I have a problem with determining how to detect completion within a looping TPL Dataflow.
I have a feedback loop in part of a dataflow which is making GET
requests to a remote server and processing data responses (transforming these with more dataflow then committing the results).
The data source splits its results into pages of 1000 records, and won't tell me how many pages it has available for me. I have to just keep reading until i get less than a full page of data.
Usually the number of pages is 1, frequently it is up to 10, every now and again we have 1000s.
I have many requests to fetch at the start.
I want to be able to use a pool of threads to deal with this, all of which is fine, I can queue multiple requests for data and request them concurrently. If I stumble across an instance where I need to get a big number of pages I want to be using all of my threads for this. I don't want to be left with one thread churning away whilst the others have finished.
The issue I have is when I drop this logic into dataflow, such as:
//generate initial requests for activity
var request = new TransformManyBlock<int, DataRequest>(cmp => QueueRequests(cmp));
//fetch the initial requests and feedback more requests to our input buffer if we need to
TransformBlock<DataRequest, DataResponse> fetch = null;
fetch = new TransformBlock<DataRequest, DataResponse>(async req =>
{
var resp = await Fetch(req);
if (resp.Results.Count == 1000)
await fetch.SendAsync(QueueAnotherRequest(req));
return resp;
}
, new ExecutionDataflowBlockOptions { MaxDegreeOfParallelism = 10 });
//commit each type of request
var commit = new ActionBlock<DataResponse>(async resp => await Commit(resp));
request.LinkTo(fetch);
fetch.LinkTo(commit);
//when are we complete?
QueueRequests
produces an IEnumerable<DataRequest>
. I queue the next N page requests at once, accepting that this means I send slightly more calls than I need to. DataRequest instances share a LastPage counter to avoid neadlessly making requests that we know are after the last page. All this is fine.
The problem:
If I loop by feeding back more requests into fetch's input buffer as I've shown in this example, then i have a problem with how to signal (or even detect) completion. I can't set completion on fetch from request, as once completion is set I can't feedback any more.

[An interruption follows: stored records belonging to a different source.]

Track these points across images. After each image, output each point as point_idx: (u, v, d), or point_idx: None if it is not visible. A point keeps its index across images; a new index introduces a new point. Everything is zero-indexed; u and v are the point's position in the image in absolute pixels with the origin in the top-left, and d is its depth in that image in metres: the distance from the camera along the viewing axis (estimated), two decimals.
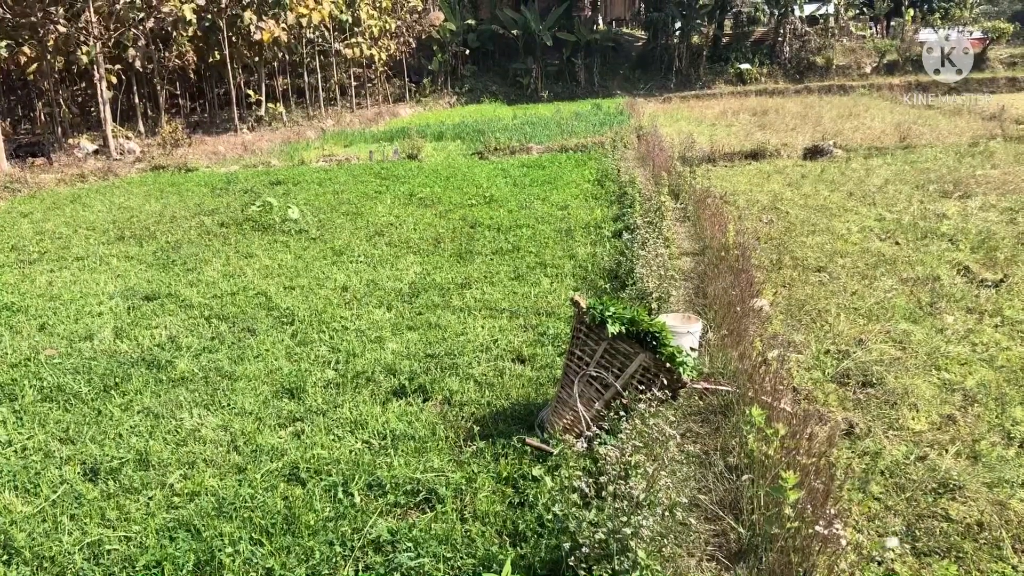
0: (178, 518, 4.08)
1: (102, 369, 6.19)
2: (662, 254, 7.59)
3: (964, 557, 3.61)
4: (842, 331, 6.41)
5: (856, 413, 5.05)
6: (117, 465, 4.66)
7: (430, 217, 11.48)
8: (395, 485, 4.26)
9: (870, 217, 10.24)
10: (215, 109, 30.08)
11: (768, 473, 3.64)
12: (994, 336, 6.19)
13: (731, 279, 6.59)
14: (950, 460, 4.41)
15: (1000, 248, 8.41)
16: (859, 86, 34.55)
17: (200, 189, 14.96)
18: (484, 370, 5.83)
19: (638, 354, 4.46)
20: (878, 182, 12.52)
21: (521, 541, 3.73)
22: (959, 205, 10.62)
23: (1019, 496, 4.06)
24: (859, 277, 7.79)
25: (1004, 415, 4.92)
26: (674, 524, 3.45)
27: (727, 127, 21.79)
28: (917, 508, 3.99)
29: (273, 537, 3.85)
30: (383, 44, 34.71)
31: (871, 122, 20.77)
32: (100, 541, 3.91)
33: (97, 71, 20.05)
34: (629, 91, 39.17)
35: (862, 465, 4.41)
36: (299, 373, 5.95)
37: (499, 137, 19.17)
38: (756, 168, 14.90)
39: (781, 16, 41.17)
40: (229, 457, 4.73)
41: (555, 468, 4.26)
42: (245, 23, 24.20)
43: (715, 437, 4.70)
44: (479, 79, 42.38)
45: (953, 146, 15.81)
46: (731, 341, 5.52)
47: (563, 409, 4.62)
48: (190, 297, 8.05)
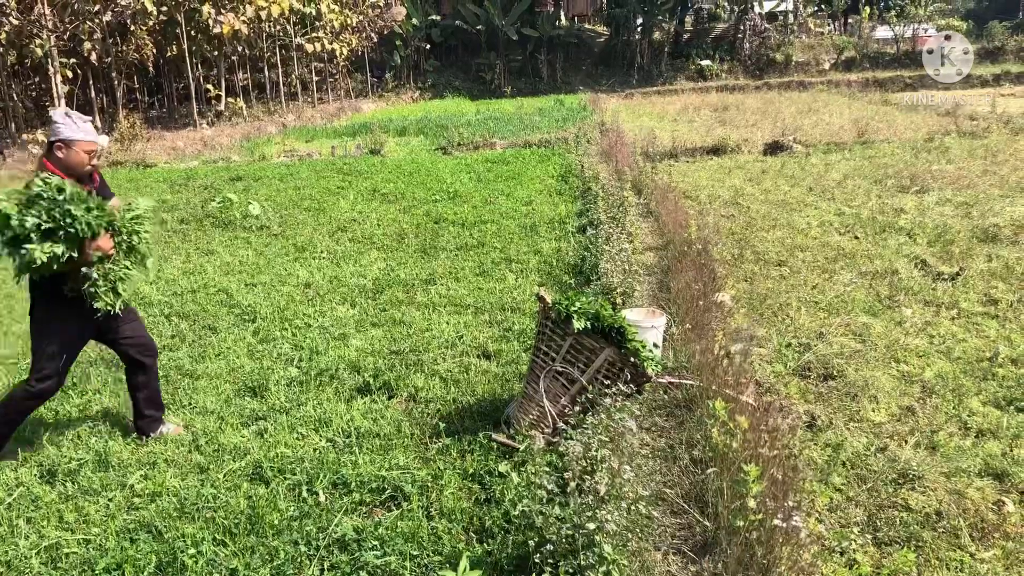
0: (139, 519, 4.01)
1: None
2: (626, 249, 7.63)
3: (923, 545, 3.68)
4: (803, 324, 6.49)
5: (818, 405, 5.12)
6: (75, 466, 4.58)
7: (394, 213, 11.42)
8: (360, 483, 4.23)
9: (830, 211, 10.38)
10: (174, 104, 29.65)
11: (732, 466, 3.67)
12: (951, 328, 6.30)
13: (694, 274, 6.64)
14: (909, 451, 4.48)
15: (956, 242, 8.56)
16: (818, 82, 34.94)
17: (159, 185, 14.74)
18: (449, 366, 5.81)
19: (604, 348, 4.47)
20: (837, 177, 12.68)
21: (488, 537, 3.72)
22: (916, 200, 10.80)
23: (976, 485, 4.14)
24: (819, 271, 7.89)
25: (961, 406, 5.02)
26: (640, 518, 3.46)
27: (689, 123, 21.94)
28: (878, 498, 4.05)
29: (236, 537, 3.80)
30: (344, 39, 34.44)
31: (830, 118, 21.04)
32: (58, 544, 3.83)
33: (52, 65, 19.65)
34: (592, 87, 39.28)
35: (824, 457, 4.47)
36: (261, 371, 5.89)
37: (463, 132, 19.11)
38: (717, 163, 15.03)
39: (741, 13, 41.55)
40: (191, 457, 4.67)
41: (521, 464, 4.26)
42: (204, 16, 23.86)
43: (680, 431, 4.73)
44: (442, 74, 42.25)
45: (910, 141, 16.07)
46: (694, 335, 5.56)
47: (529, 405, 4.62)
48: (149, 295, 7.93)
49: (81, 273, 4.37)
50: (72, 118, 4.44)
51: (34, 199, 4.16)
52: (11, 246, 4.17)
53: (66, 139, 4.41)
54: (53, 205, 4.16)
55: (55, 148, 4.42)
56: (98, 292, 4.42)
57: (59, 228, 4.17)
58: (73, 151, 4.43)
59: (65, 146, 4.42)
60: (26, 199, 4.17)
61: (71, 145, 4.42)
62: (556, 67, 41.97)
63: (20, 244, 4.15)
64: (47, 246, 4.14)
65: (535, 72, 42.08)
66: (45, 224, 4.14)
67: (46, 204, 4.15)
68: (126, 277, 4.53)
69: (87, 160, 4.49)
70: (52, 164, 4.41)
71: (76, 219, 4.19)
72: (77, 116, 4.46)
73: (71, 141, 4.42)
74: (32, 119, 23.84)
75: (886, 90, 31.82)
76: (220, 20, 24.54)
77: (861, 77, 35.73)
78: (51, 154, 4.43)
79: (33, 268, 4.20)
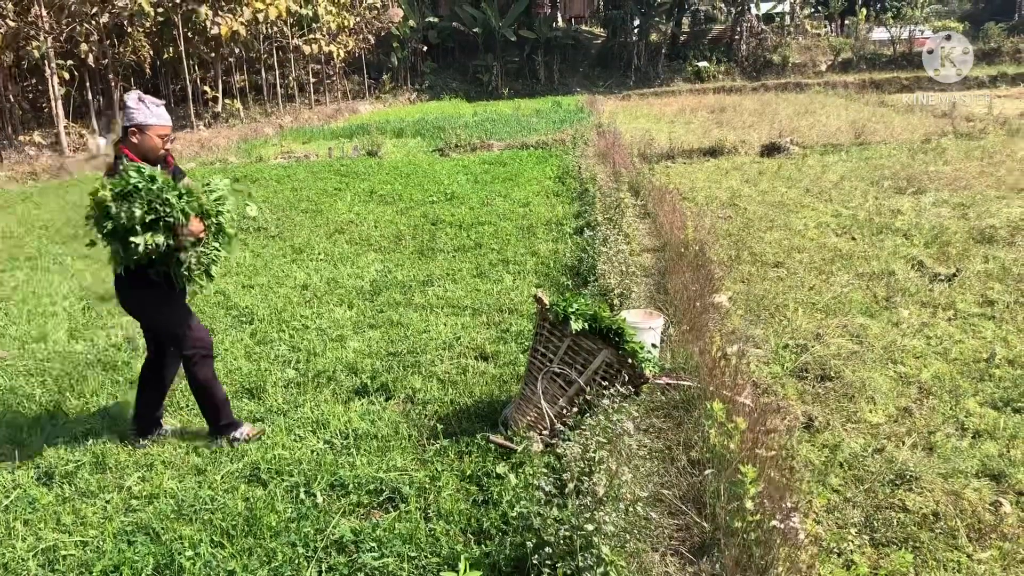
0: (136, 521, 4.01)
1: (57, 371, 6.07)
2: (623, 251, 7.63)
3: (921, 546, 3.68)
4: (800, 325, 6.50)
5: (815, 406, 5.12)
6: (73, 468, 4.57)
7: (391, 214, 11.42)
8: (358, 485, 4.23)
9: (826, 213, 10.39)
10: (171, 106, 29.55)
11: (729, 467, 3.68)
12: (947, 329, 6.31)
13: (691, 275, 6.65)
14: (907, 452, 4.49)
15: (952, 243, 8.58)
16: (815, 84, 34.99)
17: None
18: (447, 368, 5.81)
19: (601, 350, 4.47)
20: (834, 178, 12.70)
21: (486, 539, 3.72)
22: (913, 201, 10.82)
23: (973, 486, 4.15)
24: (816, 272, 7.90)
25: (958, 407, 5.02)
26: (638, 519, 3.46)
27: (686, 124, 21.96)
28: (875, 499, 4.06)
29: (234, 539, 3.80)
30: (342, 40, 34.42)
31: (827, 119, 21.06)
32: (55, 547, 3.83)
33: (48, 67, 19.63)
34: (589, 88, 39.29)
35: (821, 458, 4.48)
36: (259, 373, 5.88)
37: (460, 134, 19.11)
38: (714, 165, 15.05)
39: (738, 14, 41.58)
40: (188, 459, 4.67)
41: (519, 465, 4.26)
42: (201, 18, 23.84)
43: (677, 432, 4.73)
44: (439, 76, 42.25)
45: (906, 143, 16.10)
46: (692, 336, 5.56)
47: (527, 406, 4.62)
48: None
49: (175, 258, 4.38)
50: (145, 103, 4.44)
51: (130, 190, 4.14)
52: (112, 238, 4.18)
53: (140, 124, 4.41)
54: (152, 195, 4.16)
55: (130, 134, 4.42)
56: (192, 276, 4.46)
57: (159, 217, 4.18)
58: (148, 136, 4.44)
59: (140, 131, 4.42)
60: (121, 190, 4.15)
61: (146, 130, 4.43)
62: (553, 69, 42.00)
63: (121, 236, 4.15)
64: (149, 236, 4.16)
65: (532, 74, 42.09)
66: (148, 215, 4.15)
67: (146, 194, 4.15)
68: (217, 259, 4.56)
69: (161, 144, 4.50)
70: (128, 150, 4.42)
71: (173, 207, 4.20)
72: (150, 100, 4.46)
73: (146, 126, 4.42)
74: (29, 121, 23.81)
75: (883, 91, 31.89)
76: (217, 22, 24.52)
77: (858, 79, 35.77)
78: (127, 140, 4.44)
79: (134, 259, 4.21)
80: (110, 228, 4.15)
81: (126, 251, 4.18)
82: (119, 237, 4.18)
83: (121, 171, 4.23)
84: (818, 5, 45.44)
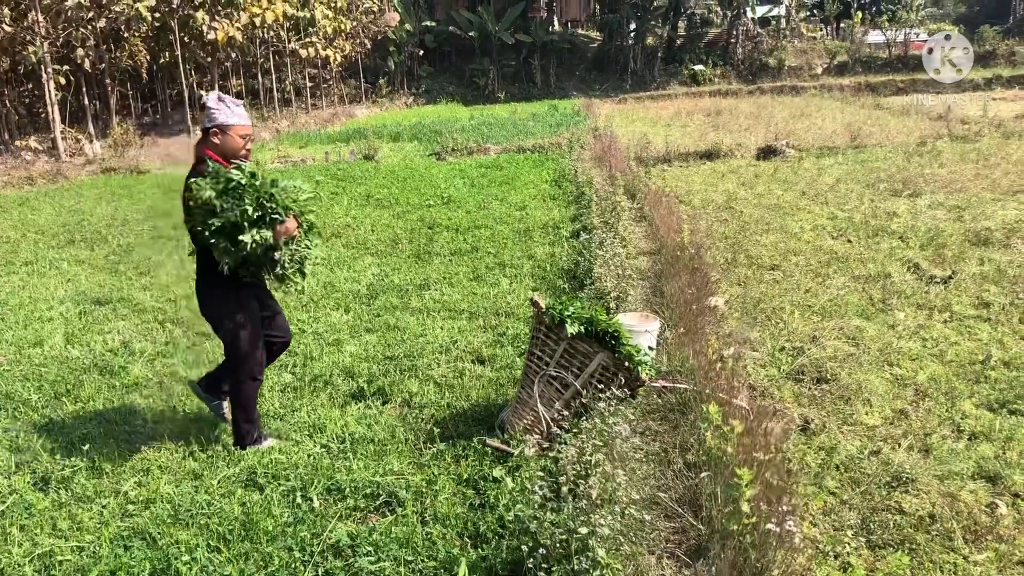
0: (133, 526, 4.00)
1: (53, 376, 6.06)
2: (619, 254, 7.64)
3: (917, 548, 3.68)
4: (796, 328, 6.51)
5: (811, 409, 5.13)
6: (69, 473, 4.56)
7: (388, 218, 11.42)
8: (354, 489, 4.23)
9: (822, 215, 10.41)
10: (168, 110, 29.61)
11: (725, 470, 3.68)
12: (943, 331, 6.32)
13: (687, 278, 6.66)
14: (903, 454, 4.49)
15: (948, 245, 8.59)
16: (810, 87, 35.05)
17: (153, 191, 14.73)
18: (444, 371, 5.81)
19: (597, 353, 4.48)
20: (830, 181, 12.72)
21: (482, 543, 3.72)
22: (908, 203, 10.84)
23: (969, 488, 4.15)
24: (812, 275, 7.91)
25: (954, 409, 5.03)
26: (633, 522, 3.47)
27: (682, 127, 21.99)
28: (871, 502, 4.06)
29: (231, 544, 3.79)
30: (338, 45, 34.45)
31: (823, 122, 21.11)
32: (52, 552, 3.82)
33: (44, 71, 19.63)
34: (585, 92, 39.33)
35: (818, 460, 4.48)
36: None
37: (456, 138, 19.13)
38: (710, 168, 15.07)
39: (734, 18, 41.67)
40: (185, 463, 4.66)
41: (516, 469, 4.26)
42: (198, 23, 23.85)
43: (674, 435, 4.74)
44: (436, 80, 42.29)
45: (902, 145, 16.13)
46: (688, 339, 5.57)
47: (523, 410, 4.63)
48: (143, 301, 7.92)
49: (270, 257, 4.38)
50: (226, 103, 4.43)
51: (234, 186, 4.15)
52: (219, 235, 4.18)
53: (222, 124, 4.40)
54: (257, 192, 4.18)
55: (211, 134, 4.41)
56: (287, 274, 4.47)
57: (264, 214, 4.20)
58: (229, 136, 4.43)
59: (221, 131, 4.41)
60: (224, 187, 4.16)
61: (227, 130, 4.41)
62: (550, 72, 42.05)
63: (227, 233, 4.16)
64: (256, 232, 4.16)
65: (529, 77, 42.13)
66: (256, 211, 4.16)
67: (252, 191, 4.17)
68: (308, 256, 4.56)
69: (243, 144, 4.49)
70: (211, 151, 4.42)
71: (277, 204, 4.22)
72: (231, 100, 4.46)
73: (227, 126, 4.41)
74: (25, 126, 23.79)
75: (878, 94, 31.95)
76: (214, 27, 24.53)
77: (854, 81, 35.85)
78: (208, 140, 4.43)
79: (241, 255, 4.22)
80: (217, 225, 4.14)
81: (234, 247, 4.18)
82: (225, 234, 4.18)
83: (217, 170, 4.23)
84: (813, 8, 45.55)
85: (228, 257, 4.23)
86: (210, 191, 4.14)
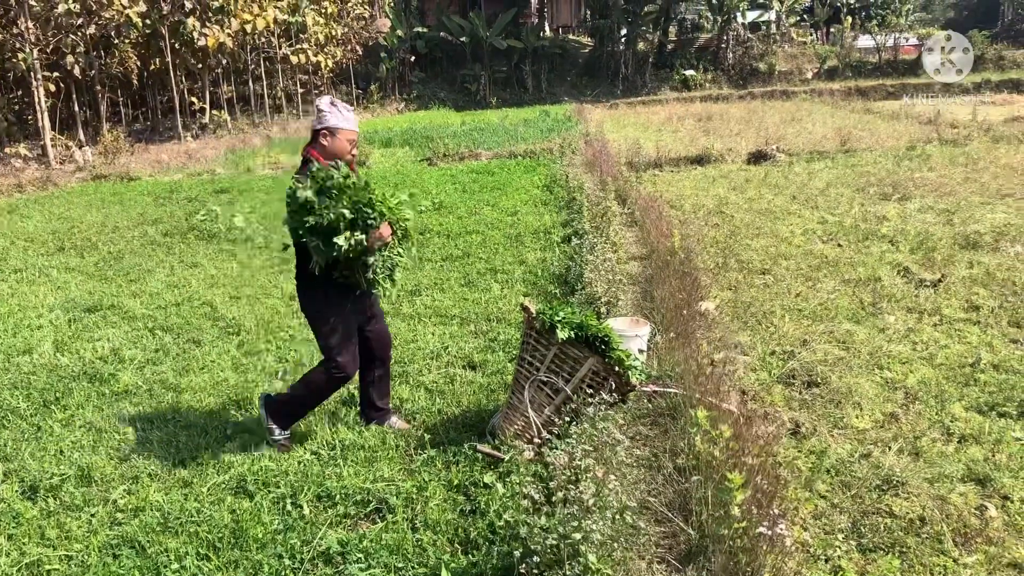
0: (122, 535, 3.98)
1: (42, 384, 6.04)
2: (610, 259, 7.65)
3: (907, 551, 3.69)
4: (787, 332, 6.52)
5: (802, 413, 5.13)
6: (57, 482, 4.54)
7: None
8: (345, 495, 4.22)
9: (813, 220, 10.44)
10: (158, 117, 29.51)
11: (716, 474, 3.68)
12: (933, 335, 6.34)
13: (677, 283, 6.66)
14: (893, 457, 4.50)
15: (938, 249, 8.62)
16: (801, 91, 35.15)
17: (143, 198, 14.69)
18: (435, 377, 5.81)
19: (588, 358, 4.47)
20: (820, 185, 12.76)
21: (473, 549, 3.71)
22: (898, 207, 10.87)
23: (959, 491, 4.16)
24: (803, 279, 7.93)
25: (944, 412, 5.05)
26: (624, 527, 3.47)
27: (673, 132, 22.04)
28: (862, 505, 4.07)
29: (220, 551, 3.78)
30: (329, 51, 34.43)
31: (813, 126, 21.17)
32: (40, 561, 3.80)
33: (34, 78, 19.57)
34: (576, 97, 39.37)
35: (808, 464, 4.48)
36: (246, 384, 5.86)
37: (448, 143, 19.13)
38: (701, 173, 15.09)
39: (724, 23, 41.76)
40: (174, 471, 4.64)
41: (507, 474, 4.25)
42: (188, 30, 23.82)
43: (664, 439, 4.74)
44: (427, 86, 42.25)
45: (892, 150, 16.19)
46: (678, 344, 5.57)
47: (514, 415, 4.62)
48: (133, 308, 7.89)
49: (362, 261, 4.40)
50: (338, 107, 4.50)
51: (327, 187, 4.18)
52: (312, 235, 4.20)
53: (332, 127, 4.47)
54: (355, 194, 4.20)
55: (321, 136, 4.47)
56: (377, 279, 4.48)
57: (360, 218, 4.21)
58: (337, 139, 4.49)
59: (330, 134, 4.47)
60: (317, 188, 4.18)
61: (336, 133, 4.48)
62: (541, 78, 42.06)
63: (321, 233, 4.17)
64: (350, 234, 4.18)
65: (520, 83, 42.15)
66: (352, 214, 4.18)
67: (350, 194, 4.19)
68: (400, 264, 4.59)
69: (349, 149, 4.54)
70: (317, 152, 4.47)
71: (374, 208, 4.24)
72: (342, 105, 4.52)
73: (336, 129, 4.47)
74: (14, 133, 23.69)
75: (868, 99, 32.05)
76: (205, 33, 24.51)
77: (843, 86, 35.97)
78: (316, 143, 4.48)
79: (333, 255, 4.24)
80: (312, 224, 4.16)
81: (326, 247, 4.19)
82: (319, 234, 4.20)
83: (318, 170, 4.26)
84: (804, 13, 45.72)
85: (319, 256, 4.26)
86: (308, 191, 4.18)
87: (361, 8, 37.33)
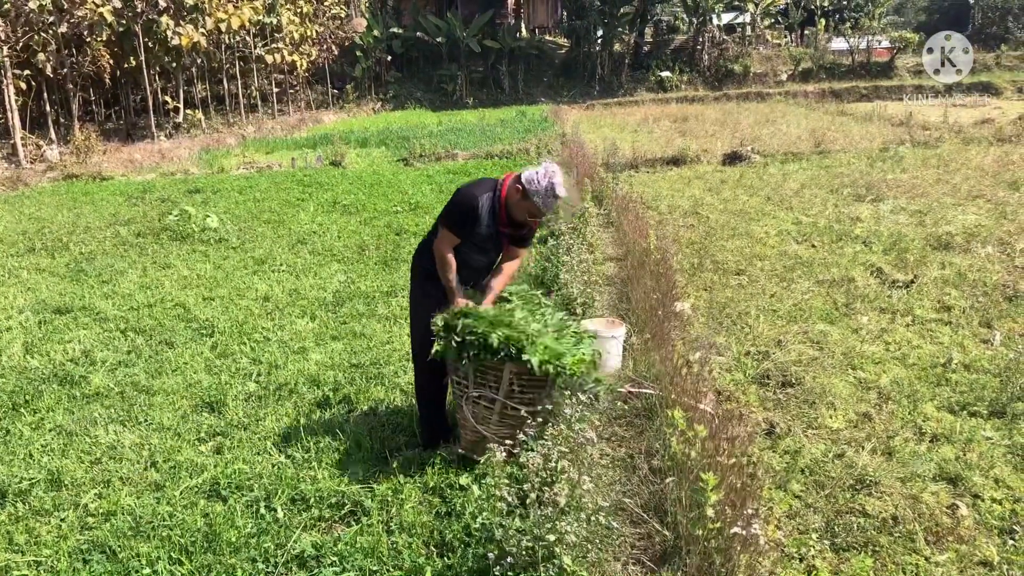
0: (92, 539, 3.93)
1: (11, 386, 5.95)
2: (586, 260, 7.65)
3: (880, 550, 3.72)
4: (762, 332, 6.55)
5: (776, 413, 5.16)
6: (27, 486, 4.48)
7: (354, 225, 11.36)
8: (319, 498, 4.19)
9: (787, 221, 10.51)
10: (131, 116, 29.22)
11: (691, 475, 3.69)
12: (906, 335, 6.40)
13: (653, 283, 6.68)
14: (866, 457, 4.53)
15: (910, 250, 8.70)
16: (775, 93, 35.44)
17: (115, 198, 14.54)
18: (410, 379, 5.77)
19: (504, 365, 4.24)
20: (795, 186, 12.85)
21: (448, 551, 3.70)
22: (871, 208, 10.97)
23: (931, 490, 4.20)
24: (777, 279, 7.98)
25: (916, 411, 5.09)
26: (599, 529, 3.46)
27: (649, 133, 22.12)
28: (835, 504, 4.09)
29: (193, 556, 3.74)
30: (305, 50, 34.25)
31: (787, 128, 21.33)
32: (7, 567, 3.74)
33: (4, 76, 19.31)
34: (553, 98, 39.44)
35: (783, 464, 4.51)
36: (219, 386, 5.81)
37: (424, 144, 19.09)
38: (677, 174, 15.16)
39: (700, 25, 42.01)
40: (146, 474, 4.59)
41: (482, 476, 4.24)
42: (162, 28, 23.60)
43: (639, 440, 4.75)
44: (404, 86, 42.15)
45: (865, 151, 16.33)
46: (654, 344, 5.58)
47: (465, 431, 4.48)
48: (105, 310, 7.80)
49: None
50: (554, 191, 4.24)
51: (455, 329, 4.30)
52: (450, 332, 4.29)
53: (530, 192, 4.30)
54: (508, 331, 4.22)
55: (518, 189, 4.34)
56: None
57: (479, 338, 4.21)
58: (523, 203, 4.36)
59: (524, 196, 4.32)
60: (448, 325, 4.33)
61: (528, 198, 4.31)
62: (517, 79, 42.10)
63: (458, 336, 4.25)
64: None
65: (496, 84, 42.16)
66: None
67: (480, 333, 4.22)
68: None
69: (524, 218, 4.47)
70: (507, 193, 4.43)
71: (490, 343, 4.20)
72: (560, 190, 4.25)
73: (531, 196, 4.30)
74: None
75: (842, 100, 32.37)
76: (179, 32, 24.29)
77: (817, 88, 36.30)
78: (514, 186, 4.38)
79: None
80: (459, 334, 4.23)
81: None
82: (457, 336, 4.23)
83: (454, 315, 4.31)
84: (778, 16, 46.06)
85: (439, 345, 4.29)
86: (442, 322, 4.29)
87: (337, 8, 37.19)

I can monitor for the input and output buffers being empty on fetch, but I think I'd be risking fetch still being busy with a request when I set completion, thus preventing queuing requests for additional pages.
I could do with some way of knowing that fetch is busy (either has input or is busy processing an input).
Am I missing an obvious/straightforward way to solve this?
I could loop within fetch, rather than queuing more requests. The problem with that is I want to be able to use a set maximum number of threads to throttle what I'm doing to the remote server. Could a parallel loop inside the block share a scheduler with the block itself and the resulting thread count be controlled via the scheduler?
I could create a custom transform block for fetch to handle the completion signalling. Seems like a lot of work for such a simple scenario.
Many thanks for any help offered!
For now I have added a simple busy state counter to the fetch block:-
int fetch_busy = 0;
TransformBlock<DataRequest, DataResponse> fetch_activity=null;
fetch = new TransformBlock<DataRequest, ActivityResponse>(async req =>
{
try
{
Interlocked.Increment(ref fetch_busy);
var resp = await Fetch(req);
if (resp.Results.Count == 1000)
{
await fetch.SendAsync( QueueAnotherRequest(req) );
}
Interlocked.Decrement(ref fetch_busy);
return resp;
}
catch (Exception ex)
{
Interlocked.Decrement(ref fetch_busy);
throw ex;
}
}
, new ExecutionDataflowBlockOptions { MaxDegreeOfParallelism = 10 });
Which I then use to signal complete as follows:-
request.Completion.ContinueWith(async _ =>
{
while ( fetch.InputCount > 0 || fetch_busy > 0 )
{
await Task.Delay(100);
}
fetch.Complete();
});
Which doesnt seem very elegant, but should work I think.